PS. Dzięki za pozytywne komentarze do ostatniego wpisu, dodatkowa motywacja do dalszej pracą nad sobą :)
Adriana82
13 stycznia 2013, 16:25Toś się pokazaaaał... z najlepszej strony. Ostrzegam, będę Cię straszyła zza grobu :P
Adriana82
12 stycznia 2013, 20:59Ołwer maj ded bady bejbe :P
Adriana82
12 stycznia 2013, 10:37Nie chcę Cię tu zawstydzać przed Paniami :P , ale ja zazwyczaj biegam na 7-8 km a dwa razy w miesiącu na 12 km. Teraz chcę każdą sobotę zarezerwować dla długich dystansów.

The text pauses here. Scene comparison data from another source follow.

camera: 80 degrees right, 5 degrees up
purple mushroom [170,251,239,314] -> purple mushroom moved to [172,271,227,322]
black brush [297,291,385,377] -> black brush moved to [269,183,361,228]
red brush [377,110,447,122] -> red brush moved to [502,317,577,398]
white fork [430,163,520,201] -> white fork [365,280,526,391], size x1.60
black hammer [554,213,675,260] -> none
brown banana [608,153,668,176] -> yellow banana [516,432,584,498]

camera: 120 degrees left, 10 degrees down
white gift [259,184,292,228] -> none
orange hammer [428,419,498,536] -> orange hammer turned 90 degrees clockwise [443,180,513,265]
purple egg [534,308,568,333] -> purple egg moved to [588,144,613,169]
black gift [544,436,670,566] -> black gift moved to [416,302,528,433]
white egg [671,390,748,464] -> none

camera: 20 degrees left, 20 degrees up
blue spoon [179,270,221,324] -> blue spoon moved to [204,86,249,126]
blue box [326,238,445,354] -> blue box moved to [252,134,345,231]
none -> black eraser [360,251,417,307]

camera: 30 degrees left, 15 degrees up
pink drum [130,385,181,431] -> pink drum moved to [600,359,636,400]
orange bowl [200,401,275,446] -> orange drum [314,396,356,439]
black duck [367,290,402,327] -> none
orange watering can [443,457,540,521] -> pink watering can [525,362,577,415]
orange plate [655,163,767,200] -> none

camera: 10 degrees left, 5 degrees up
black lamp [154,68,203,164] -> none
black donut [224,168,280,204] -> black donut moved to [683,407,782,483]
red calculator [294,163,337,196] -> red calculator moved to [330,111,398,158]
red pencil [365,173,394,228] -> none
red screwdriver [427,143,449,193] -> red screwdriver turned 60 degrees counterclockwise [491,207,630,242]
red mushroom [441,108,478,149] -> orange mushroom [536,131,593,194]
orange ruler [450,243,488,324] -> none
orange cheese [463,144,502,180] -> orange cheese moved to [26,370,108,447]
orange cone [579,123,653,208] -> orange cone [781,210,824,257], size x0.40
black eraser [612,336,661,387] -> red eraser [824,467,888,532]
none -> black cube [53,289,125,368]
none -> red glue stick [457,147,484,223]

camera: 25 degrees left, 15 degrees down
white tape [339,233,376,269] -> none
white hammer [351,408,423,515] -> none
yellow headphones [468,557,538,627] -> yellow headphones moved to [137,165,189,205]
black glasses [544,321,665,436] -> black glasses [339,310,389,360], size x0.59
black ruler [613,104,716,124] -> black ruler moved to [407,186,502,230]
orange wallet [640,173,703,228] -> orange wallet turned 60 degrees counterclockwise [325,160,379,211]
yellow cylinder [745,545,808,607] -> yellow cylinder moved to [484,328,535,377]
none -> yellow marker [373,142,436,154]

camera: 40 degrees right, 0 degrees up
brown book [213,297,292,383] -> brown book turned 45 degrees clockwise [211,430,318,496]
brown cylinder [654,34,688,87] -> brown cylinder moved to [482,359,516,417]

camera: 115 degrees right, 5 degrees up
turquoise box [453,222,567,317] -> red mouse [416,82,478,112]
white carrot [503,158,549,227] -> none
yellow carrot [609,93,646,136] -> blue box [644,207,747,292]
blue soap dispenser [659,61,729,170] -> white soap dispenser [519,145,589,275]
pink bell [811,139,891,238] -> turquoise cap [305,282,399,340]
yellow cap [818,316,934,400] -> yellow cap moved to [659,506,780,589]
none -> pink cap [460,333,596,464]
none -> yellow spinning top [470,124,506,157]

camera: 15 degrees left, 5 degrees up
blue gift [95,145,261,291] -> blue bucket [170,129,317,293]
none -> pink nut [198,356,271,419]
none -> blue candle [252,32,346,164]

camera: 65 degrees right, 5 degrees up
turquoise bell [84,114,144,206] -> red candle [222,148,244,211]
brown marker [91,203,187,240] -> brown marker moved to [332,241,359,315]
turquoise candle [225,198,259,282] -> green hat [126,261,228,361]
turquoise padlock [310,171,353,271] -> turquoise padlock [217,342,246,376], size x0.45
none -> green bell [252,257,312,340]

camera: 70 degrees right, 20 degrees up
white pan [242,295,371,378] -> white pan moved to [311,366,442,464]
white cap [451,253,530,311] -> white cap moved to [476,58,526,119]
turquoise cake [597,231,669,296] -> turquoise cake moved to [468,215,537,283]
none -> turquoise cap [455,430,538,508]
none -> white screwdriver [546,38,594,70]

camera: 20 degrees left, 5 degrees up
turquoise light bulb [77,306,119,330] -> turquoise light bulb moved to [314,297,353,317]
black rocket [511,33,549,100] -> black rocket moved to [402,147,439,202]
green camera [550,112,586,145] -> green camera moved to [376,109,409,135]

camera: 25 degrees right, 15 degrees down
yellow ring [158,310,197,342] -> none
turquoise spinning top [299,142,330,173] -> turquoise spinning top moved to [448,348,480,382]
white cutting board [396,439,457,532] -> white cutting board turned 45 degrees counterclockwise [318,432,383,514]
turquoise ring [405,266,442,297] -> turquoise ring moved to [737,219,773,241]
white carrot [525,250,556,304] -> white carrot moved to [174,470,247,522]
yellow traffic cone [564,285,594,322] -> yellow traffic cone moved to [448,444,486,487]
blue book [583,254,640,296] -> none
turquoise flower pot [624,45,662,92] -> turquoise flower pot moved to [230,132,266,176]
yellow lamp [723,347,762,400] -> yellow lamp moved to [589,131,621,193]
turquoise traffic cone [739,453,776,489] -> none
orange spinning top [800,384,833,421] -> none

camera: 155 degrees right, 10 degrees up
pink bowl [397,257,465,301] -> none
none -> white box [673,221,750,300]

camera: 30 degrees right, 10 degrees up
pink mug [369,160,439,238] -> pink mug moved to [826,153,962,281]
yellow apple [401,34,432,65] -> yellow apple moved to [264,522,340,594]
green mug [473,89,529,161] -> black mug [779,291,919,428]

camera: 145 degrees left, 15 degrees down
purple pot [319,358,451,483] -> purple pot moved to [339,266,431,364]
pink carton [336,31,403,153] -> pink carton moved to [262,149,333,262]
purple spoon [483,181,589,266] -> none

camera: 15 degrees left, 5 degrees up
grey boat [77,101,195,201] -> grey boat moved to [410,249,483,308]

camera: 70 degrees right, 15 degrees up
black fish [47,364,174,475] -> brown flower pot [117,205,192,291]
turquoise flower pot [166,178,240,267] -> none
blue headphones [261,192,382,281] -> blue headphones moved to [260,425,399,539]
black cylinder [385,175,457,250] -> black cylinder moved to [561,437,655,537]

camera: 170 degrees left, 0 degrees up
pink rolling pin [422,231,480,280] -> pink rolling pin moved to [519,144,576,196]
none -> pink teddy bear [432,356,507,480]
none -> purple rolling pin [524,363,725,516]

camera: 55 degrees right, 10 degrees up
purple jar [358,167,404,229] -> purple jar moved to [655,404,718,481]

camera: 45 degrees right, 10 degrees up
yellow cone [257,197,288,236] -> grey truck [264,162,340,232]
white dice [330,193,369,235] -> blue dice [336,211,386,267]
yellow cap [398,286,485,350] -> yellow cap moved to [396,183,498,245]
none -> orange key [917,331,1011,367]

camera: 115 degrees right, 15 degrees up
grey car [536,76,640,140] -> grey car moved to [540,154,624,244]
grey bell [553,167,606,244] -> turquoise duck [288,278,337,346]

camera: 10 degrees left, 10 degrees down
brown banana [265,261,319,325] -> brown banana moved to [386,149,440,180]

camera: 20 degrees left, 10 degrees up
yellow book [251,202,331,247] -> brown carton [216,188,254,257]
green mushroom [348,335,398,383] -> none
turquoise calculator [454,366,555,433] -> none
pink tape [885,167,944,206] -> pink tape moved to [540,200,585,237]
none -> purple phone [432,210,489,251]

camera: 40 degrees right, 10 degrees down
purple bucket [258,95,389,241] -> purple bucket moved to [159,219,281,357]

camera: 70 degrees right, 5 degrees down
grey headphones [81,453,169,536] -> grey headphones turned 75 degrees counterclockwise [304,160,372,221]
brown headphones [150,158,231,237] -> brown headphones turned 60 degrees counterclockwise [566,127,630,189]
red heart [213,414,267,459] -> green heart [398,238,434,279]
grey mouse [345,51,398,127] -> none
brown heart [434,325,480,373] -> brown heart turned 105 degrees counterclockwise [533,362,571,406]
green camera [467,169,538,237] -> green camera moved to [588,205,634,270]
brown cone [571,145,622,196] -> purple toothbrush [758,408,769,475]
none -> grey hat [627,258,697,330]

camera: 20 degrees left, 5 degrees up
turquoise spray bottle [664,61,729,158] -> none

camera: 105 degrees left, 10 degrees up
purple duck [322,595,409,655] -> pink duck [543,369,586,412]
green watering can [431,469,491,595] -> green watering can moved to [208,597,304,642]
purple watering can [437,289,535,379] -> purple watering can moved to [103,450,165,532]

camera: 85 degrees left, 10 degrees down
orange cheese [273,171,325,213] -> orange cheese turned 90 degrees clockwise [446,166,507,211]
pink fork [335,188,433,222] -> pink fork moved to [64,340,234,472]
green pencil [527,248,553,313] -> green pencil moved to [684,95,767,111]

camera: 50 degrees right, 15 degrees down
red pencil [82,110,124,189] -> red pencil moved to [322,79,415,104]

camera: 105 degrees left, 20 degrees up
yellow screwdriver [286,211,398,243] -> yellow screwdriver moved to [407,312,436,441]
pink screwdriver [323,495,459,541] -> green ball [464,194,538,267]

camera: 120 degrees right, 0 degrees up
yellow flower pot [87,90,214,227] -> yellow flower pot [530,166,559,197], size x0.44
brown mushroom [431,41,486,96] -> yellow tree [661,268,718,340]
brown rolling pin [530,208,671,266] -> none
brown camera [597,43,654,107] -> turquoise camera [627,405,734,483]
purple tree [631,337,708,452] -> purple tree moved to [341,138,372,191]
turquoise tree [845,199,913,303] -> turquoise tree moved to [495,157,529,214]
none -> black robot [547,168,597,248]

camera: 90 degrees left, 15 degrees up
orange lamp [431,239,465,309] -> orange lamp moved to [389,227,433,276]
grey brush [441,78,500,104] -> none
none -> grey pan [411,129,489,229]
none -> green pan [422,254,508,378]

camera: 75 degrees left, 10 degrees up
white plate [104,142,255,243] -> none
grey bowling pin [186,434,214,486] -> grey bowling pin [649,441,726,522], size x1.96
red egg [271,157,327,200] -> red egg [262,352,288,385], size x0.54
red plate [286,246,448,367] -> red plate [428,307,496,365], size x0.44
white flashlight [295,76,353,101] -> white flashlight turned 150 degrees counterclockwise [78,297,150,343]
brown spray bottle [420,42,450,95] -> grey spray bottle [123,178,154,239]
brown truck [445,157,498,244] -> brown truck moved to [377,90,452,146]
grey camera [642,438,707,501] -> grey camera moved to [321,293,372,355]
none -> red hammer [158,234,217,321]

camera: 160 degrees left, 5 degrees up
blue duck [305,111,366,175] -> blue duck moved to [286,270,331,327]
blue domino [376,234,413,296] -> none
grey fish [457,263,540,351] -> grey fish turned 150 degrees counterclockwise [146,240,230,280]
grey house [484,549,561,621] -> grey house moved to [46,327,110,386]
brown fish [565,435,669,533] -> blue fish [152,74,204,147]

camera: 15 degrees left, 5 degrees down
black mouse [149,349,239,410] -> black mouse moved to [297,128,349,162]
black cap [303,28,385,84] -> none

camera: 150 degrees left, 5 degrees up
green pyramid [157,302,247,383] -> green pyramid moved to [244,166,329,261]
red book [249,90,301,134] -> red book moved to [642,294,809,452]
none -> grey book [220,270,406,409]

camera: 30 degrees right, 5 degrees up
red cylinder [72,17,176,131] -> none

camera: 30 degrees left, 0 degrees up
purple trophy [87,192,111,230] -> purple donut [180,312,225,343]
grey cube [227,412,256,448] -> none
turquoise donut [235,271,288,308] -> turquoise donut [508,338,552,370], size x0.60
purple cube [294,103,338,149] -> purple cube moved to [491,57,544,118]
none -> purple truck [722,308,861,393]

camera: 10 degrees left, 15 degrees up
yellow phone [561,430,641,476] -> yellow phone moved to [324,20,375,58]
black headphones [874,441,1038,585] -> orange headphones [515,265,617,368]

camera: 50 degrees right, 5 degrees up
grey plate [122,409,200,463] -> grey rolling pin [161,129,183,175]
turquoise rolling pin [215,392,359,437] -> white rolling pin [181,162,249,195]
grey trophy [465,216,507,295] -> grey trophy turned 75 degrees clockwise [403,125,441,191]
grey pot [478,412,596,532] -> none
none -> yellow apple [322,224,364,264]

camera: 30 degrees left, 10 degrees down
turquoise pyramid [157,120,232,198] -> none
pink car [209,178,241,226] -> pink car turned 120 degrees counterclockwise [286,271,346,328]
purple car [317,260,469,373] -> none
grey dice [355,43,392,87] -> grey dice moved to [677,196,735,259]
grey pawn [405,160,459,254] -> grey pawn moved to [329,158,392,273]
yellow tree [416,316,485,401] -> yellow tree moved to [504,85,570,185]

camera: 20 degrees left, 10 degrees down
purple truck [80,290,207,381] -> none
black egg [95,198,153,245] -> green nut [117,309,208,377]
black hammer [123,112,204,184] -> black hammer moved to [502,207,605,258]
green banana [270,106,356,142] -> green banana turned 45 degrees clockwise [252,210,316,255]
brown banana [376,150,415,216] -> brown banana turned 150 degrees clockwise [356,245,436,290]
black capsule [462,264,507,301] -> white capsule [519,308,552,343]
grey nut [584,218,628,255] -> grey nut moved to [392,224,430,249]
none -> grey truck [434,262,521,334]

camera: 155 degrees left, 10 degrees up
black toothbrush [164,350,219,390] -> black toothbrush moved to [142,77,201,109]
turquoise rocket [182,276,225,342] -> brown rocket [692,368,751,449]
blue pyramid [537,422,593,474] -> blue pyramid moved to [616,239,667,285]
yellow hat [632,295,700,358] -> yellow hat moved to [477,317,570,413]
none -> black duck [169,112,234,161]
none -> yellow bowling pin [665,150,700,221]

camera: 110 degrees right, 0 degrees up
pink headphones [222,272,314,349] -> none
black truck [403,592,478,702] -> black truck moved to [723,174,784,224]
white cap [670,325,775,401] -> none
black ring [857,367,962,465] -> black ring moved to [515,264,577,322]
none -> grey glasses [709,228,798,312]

Mój rekord to 15 km :
Nualka
9 stycznia 2013, 00:30A w jakim czasie biegniesz 1,5km? Ja pracując na 6stą mogę pomarzyć o pustej siłowni z rana ;D
Nualka
9 stycznia 2013, 00:20No u mnie w Pure tez duzo biezni,ale w godzinach 17-19 wszystkie zajęte;P
Adriana82
27 sierpnia 2012, 18:58No nieeeee, czy ja się doczekałam od Szanownego Kolegi komplementu? :P Zamiast tradycyjnego ochrzanu... Ale w temacie powiem, że bardzo się wkręciłam w bieganie a kg nadprogramowe są - oponka pod pępkiem i udziiiiiiskaaaaaa. Dużo pracy jeszcze przede mną. To dobrze, przynajmniej jakieś produktywne zajęcie na czas wolny od pracy :D
Nualka
20 sierpnia 2012, 23:27Hahahahah to żeś teraz pojechał :D W drugą stronę :D Ja jak kilka dni nie ćwiczę to mam spowrotem zakwasy :/ nie wiem czy to normalne?
Brain
1 sierpnia 2012, 16:43Naprawdę jestem pod wrażeniem czytając Twój pamiętnik, nieźle zmotywowany jesteś :) 20 kg to naprawdę wyczyn, motywujesz mnie do działania, oby mój brzuszek za jakiś czas wyglądał tak smukło jak Twój obecnie :) Pozdrawiam!
kotek13
21 lipca 2012, 21:58Zawsze to jakieś dobre strony lenistwa innych, u mnie było mniej ludzi, maksymalnie około 10 osób także przeludnienia nie było. Ooo jeszcze był jeden chłopak co chciał pokazać jaki to mięśniak i ile nie weźmie na klatę, o mało by sztanga na niego nie spadła :O dobrze, że był inny chłopak silniejszy od niego i to złapał w ostatniej chwili bo marne szanse by miał. Popis nie popłaca, bo ja bym nie udźwignęła 100 kg żeby mu pomóc.
kotek13
21 lipca 2012, 01:22Spotykałam tam raczej dziwnych ludzi. Przychodzili żeby pogadać, uczyć się albo odrabiali zajęcia i była to dla nich wielka kara, że tam muszą być. Sporadycznie trafiałam na zapalonych sportowców, którzy przychodzili przed zajęciami, żeby nabrać sił na cały dzień. Może godzina im nie odpowiadała, zawsze byłam tam o 7.30. Nawet wuefiście się nic nie chciało jak tylko zaprosić mnie na poranną kawę.
Anith
19 lipca 2012, 22:48Pozytywne komentarze bo efekty świetne, tylko na laurach nie osiadaj, jutro do ćwiczeń! :P
ByleDo60
18 lipca 2012, 22:07dopiero teraz zobaczyłam foty z poniższego wpisu. mega!!!